By Jon Stalnaker,
Been There, Done That
I was born in 1951. Take a look at my yellow Studebaker, it is 41 days older than me and was a futuristic-looking car for its day. Life was different back then and I am so glad I got to experience it.
When I was born, World War II had been over less than five years. They call me a baby boomer because there were so many of us born after the brave men that survived the war and got to come home to their wives and girlfriends. There was little birth control, abortions only happened in back alleys, and these men and women did plenty of making up for lost time and the anguish they suffered missing one another during wartime. Most of the families I grew up with had lots of kids. I was the fifth of five and had friends with even more siblings than me. Big families were the norm back then.
Automobiles were getting more sophisticated and when Eisenhower was president, our country started building the highway system we take for granted these days. Even television was in its infancy.
I was too young to remember sitting around a radio for entertainment but old enough to remember getting our first television set. My dad was frugal and refused to buy one of those new-fangled televisions. He was always off hunting or working and my mom was left at home taking care of five children ranging in ages spanning ten years. A TV was only a dream for my mom even though she knew we could afford it. I don’t remember how old I was, but I was pretty young. We got in the car and drove across town to buy our first television set.
I remember the store and picking out the TV but I was unaware of the clandestine nature of this shopping spree. My dad was gone for a few weeks on a hunting trip and wasn’t there to stop her. She figured if he took it back at least she would be able to use it for a while. He was not too excited to see it when he returned from the hunt, and was a bit miffed at my mother’s bold disobedience but oh well, there it was. It didn’t take him long before he was sitting in his chair, enjoying watching Western Movies and TV Shows. Slick move, mom…

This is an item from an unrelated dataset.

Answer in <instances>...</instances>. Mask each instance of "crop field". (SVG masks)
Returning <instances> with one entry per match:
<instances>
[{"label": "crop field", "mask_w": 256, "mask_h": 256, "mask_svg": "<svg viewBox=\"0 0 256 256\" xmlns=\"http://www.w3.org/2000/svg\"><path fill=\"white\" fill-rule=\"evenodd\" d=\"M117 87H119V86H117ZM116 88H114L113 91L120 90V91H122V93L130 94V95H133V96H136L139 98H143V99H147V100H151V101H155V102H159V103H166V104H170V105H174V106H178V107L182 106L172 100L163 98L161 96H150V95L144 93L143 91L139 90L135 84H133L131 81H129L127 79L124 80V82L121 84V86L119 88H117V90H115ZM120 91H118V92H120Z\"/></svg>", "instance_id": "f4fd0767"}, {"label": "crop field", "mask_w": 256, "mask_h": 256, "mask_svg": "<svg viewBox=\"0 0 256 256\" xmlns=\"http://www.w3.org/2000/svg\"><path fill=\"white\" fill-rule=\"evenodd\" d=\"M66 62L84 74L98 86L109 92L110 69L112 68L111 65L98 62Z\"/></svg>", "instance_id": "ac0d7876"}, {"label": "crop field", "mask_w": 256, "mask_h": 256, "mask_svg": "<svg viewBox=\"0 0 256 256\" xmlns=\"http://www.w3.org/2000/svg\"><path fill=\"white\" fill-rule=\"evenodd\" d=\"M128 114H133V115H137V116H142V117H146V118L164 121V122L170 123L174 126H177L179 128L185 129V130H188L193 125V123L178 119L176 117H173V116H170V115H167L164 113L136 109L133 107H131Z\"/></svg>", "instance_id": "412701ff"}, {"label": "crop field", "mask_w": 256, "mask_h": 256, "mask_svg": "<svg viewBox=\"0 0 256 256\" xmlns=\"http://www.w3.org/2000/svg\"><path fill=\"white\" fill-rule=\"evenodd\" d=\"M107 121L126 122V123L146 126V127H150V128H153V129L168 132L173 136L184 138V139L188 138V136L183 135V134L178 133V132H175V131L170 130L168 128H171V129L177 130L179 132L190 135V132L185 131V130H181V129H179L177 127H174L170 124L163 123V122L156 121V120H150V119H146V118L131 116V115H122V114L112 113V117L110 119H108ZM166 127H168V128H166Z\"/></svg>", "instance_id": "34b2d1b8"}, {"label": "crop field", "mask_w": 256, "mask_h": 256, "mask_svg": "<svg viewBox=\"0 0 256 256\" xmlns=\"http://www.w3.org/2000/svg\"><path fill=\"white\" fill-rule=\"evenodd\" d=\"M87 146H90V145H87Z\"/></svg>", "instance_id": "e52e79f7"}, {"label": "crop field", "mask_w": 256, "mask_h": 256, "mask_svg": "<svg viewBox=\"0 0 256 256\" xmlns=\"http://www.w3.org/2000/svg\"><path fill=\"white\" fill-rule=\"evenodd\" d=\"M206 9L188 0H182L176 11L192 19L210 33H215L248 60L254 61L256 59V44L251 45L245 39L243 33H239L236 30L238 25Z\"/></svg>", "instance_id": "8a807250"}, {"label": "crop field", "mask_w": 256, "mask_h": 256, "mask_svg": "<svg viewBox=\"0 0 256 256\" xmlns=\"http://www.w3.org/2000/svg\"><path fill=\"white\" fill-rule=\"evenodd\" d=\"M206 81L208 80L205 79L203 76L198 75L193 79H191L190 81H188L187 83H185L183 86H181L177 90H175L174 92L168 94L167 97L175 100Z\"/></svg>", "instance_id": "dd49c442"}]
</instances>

Another frugal example was when he refused to buy a refrigerator. We had an ice box and it worked just fine. I can remember getting excited when the ice man would arrive and bring that huge block of ice inside the house with those giant tongs. Dad only agreed to buy a refrigerator when the ice company stopped delivering ice. I heard my mom fuss that we were the last customers in our town with an ice box. She may have been exaggerating a bit, but it could have been true. I never saw the ice truck again.
All those kids in the neighborhood made it easy to make friends. I remember the Scott family down the street had kids the same age as all my siblings. Fred was my age and he had two younger brothers. We stayed out playing until the street lights came on and it was time to go home.
The only television I remember watching was Saturday morning cartoons and the Wonderful World of Disney on Sunday night. As I got older, sitting in front of the TV became more commonplace, but you need to know that back then there were only three channels and it signed off at night. It was a big deal to stay up late enough to watch the close-out film. The film was known as High Flight and was based on a poem by John Gillespie Magee, Jr. I don’t remember the whole thing, but I googled it and will share most of it. It goes a little something like this:
“Oh! I have slipped the surly bonds of earth, and danced the skies on laughter-silvered wings; Sunward I’ve climbed, and joined the tumbling mirth of sun-split clouds, and done a hundred things you have not dreamed of – wheeled and soared and swung high in the sunlit silence … and while with silent lifting mind, I’ve trod the high untrespassed sanctity of space, put out my hand and touched the face of God.”